━━━ RECORDS FOR THIS EXERCISE ━━━
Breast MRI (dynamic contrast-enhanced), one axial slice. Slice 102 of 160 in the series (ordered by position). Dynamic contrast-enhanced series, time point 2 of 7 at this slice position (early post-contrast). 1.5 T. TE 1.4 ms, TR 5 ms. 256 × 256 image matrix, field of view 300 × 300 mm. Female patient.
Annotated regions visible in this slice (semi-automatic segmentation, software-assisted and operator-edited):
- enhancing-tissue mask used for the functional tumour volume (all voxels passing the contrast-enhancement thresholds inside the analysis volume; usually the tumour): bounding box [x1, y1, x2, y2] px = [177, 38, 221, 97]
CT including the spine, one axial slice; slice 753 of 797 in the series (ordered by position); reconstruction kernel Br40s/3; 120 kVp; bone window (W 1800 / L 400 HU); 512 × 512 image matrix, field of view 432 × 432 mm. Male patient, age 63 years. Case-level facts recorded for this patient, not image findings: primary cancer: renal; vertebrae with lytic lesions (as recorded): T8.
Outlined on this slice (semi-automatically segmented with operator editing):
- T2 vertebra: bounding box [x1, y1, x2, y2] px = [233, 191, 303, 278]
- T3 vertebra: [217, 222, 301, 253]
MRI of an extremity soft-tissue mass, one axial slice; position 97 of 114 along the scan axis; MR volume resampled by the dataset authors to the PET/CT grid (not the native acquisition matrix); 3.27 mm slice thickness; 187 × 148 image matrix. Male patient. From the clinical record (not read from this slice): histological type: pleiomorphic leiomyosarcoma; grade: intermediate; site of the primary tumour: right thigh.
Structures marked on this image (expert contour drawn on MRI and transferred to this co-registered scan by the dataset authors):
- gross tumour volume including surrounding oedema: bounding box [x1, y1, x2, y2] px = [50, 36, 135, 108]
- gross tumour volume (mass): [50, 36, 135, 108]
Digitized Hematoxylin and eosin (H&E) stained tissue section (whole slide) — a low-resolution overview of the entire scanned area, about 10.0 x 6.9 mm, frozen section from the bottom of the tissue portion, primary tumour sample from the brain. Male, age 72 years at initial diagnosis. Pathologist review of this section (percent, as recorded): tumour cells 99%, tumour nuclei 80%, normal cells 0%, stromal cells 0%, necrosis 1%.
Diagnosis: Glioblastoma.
━━━
EXERCISE DETAILS:
Using the data above, reproduce exactly the lines between those holding "CT including the" and "- T3 vertebra: [217, 222, 301, 253]", inclusive, and no others.

EXERCISE ANSWER:
CT including the spine, one axial slice; slice 753 of 797 in the series (ordered by position); reconstruction kernel Br40s/3; 120 kVp; bone window (W 1800 / L 400 HU); 512 × 512 image matrix, field of view 432 × 432 mm. Male patient, age 63 years. Case-level facts recorded for this patient, not image findings: primary cancer: renal; vertebrae with lytic lesions (as recorded): T8.
Outlined on this slice (semi-automatically segmented with operator editing):
- T2 vertebra: bounding box [x1, y1, x2, y2] px = [233, 191, 303, 278]
- T3 vertebra: [217, 222, 301, 253]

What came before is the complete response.